For the first time it started on Saturday afternoon with a couple of interesting sessions at the Theodore Herzl club before finalising the Sabbath with a beautiful Havdalah Service, a break where we ran home for dinner and back to Monash University in Caulfield for the normal Saturday evening sessions and the opening night’s concert. After the concert I was introduced to some cousins, and no, I’m not name dropping here. Then back to Monash Uni in Caulfield for 9:30am Sunday and then again 11am Monday for learning. Normally by the end of Monday my brain is dead from all the information but I took time out Monday afternoon to attend a funeral, not someone I knew but in Jewish tradition we need 10 Jews in attendance for various services and I went to help make up the 10.

One of the sessions I attended on Saturday afternoon was about a short story by Sholem Aleichem. You’ve heard of Aleichem, he wrote the original stories that became Fiddler on the Roof. He wrote in Yiddish, I’m thanking translators at this point as it means I’ve been able to read his works, my Yiddish is pretty awful and I’m discovering most of the words I know are actually quite foul so the number of Yiddish words I will use is diminishing rapidly. It’s quite a colourful language and during the session the lecturer had people read out the story paragraph by paragraph, some read in English while some in Yiddish, there was much laughter with the paragraphs in Yiddish.

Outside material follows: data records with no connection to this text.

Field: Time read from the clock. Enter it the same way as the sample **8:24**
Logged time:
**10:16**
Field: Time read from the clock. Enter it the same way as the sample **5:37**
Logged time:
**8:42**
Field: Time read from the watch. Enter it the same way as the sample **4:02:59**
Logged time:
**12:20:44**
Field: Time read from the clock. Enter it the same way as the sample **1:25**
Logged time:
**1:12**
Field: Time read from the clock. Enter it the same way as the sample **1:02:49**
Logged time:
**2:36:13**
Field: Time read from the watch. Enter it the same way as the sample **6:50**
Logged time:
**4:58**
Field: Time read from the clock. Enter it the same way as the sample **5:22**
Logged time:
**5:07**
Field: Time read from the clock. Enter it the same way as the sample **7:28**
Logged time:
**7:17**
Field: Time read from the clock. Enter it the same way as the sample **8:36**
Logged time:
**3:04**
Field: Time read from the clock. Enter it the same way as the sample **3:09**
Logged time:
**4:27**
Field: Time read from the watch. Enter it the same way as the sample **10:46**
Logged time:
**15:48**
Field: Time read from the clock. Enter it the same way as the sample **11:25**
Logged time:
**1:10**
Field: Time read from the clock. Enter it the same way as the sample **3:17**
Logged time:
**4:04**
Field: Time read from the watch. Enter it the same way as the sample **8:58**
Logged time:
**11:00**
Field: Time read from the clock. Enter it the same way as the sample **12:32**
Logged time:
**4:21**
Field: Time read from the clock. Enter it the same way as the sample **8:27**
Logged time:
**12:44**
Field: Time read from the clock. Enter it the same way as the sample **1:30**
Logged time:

Other highlights were watching snippets from Orange is the New Black and discovering all the Jewish bits in it. A very gritty programme, it doesn’t pull many punches. Annika Hernroth-Rothstein is a Swedish journalist who managed to get a visa for Iran and spoke about her experiences travelling round and talking to Jews there, she was given a minder, he’s 33 years old, Muslim and single – so much subtext there.

One more story before I leave you drooling for more.

My last session for the day was a fascinating one about reclaiming one of the 330 or so lost Aboriginal languages in Australia. Ghil’ad Zuckermann came from Israel as a linguist to work in Adelaide and looked around to see how he could give something back to Australia. As a linguist he found much information about some of the languages we used to have here and has started studying with people of the Barngarla language to revive it, the results have been fabulous. It was only during the last video he showed that I figured out how I’d known his face before. Last year as part of my English Language classes we were shown parts of Stephen Fry’s Planet Word, during one episode he was driven around Jerusalem by a personable young linguist and they discussed how Hebrew was reclaimed and how it has taken on many words from other languages including English, Zuckermann screened part of that episode…you’ll never guess who that young linguist was. Anyway, I mentioned to Zuckermann how I’d already seen that episode, he was amazed to find his fame spread far and wide. I now await a reply from an email I sent to my teacher from last year, this should be interesting.